In vivo evidence for neuroplasticity in older adults

Abstract

Neuroplasticity can be conceptualized as an intrinsic property of the brain that enables modification of function and structure in response to environmental demands. Neuroplastic strengthening of synapses is believed to serve as a critical mechanism underlying learning, memory, and other cognitive functions. Ex vivo work investigating neuroplasticity has been done on hippocampal slices using high frequency stimulation. However, in vivo neuroplasticity in humans has been difficult to demonstrate. Recently, a long-term potentiation-like phenomenon, a form of neuroplastic change, was identified in young adults by differences in visual evoked potentials (VEPs) that were measured before and after tetanic visual stimulation (TVS). The current study investigated whether neuroplastic changes in the visual pathway can persist in older adults. Seventeen healthy subjects, 65 years and older, were recruited from the community. Subjects had a mean age of 77.4 years, mean education of 17 years, mean MMSE of 29.1, and demonstrated normal performance on neuropsychological tests. 1Hz checkerboard stimulation, presented randomly to the right or left visual hemi-field, was followed by 2min of 9Hz stimulation (TVS) to one hemi-field. After 2min of rest, 1Hz stimulation was repeated.

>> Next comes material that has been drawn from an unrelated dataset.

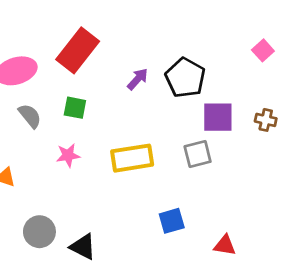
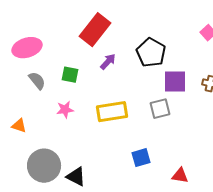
red rectangle: (78, 50) -> (95, 30), moved
purple arrow: (138, 79) -> (108, 62), moved
gray circle: (39, 232) -> (44, 166), size x1.4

Temporospatial principal component analysis was used to identify the N1b component of the VEPs, at lateral occipital locations, in response to 1Hz stimulation pre- and post-TVS. Results showed that the amplitude of factors representing the early and late N1b component was substantially larger after tetanic stimulation. These findings indicate that high frequency visual stimulation can enhance the N1b in cognitively high functioning old adults, suggesting that neuroplastic changes in visual pathways can continue into late life. Future studies are needed to determine the extent to which this marker of neuroplasticity is sustained over a longer period of time, and is influenced by age, cognitive status, and neurodegenerative disease.

Keywords: Neuroplasticity; Normal cognitive aging; Tetanic visual; Visual evoked potentials (VEPs).

Figure 1

Scalp topographies (left) and PCA-derived waveforms (right) representing the early N1b and late N1b components for pre-tetanic and post-tetanic visual stimulation. The right side of the topographic maps represents the hemisphere contralateral to tetanic stimulation.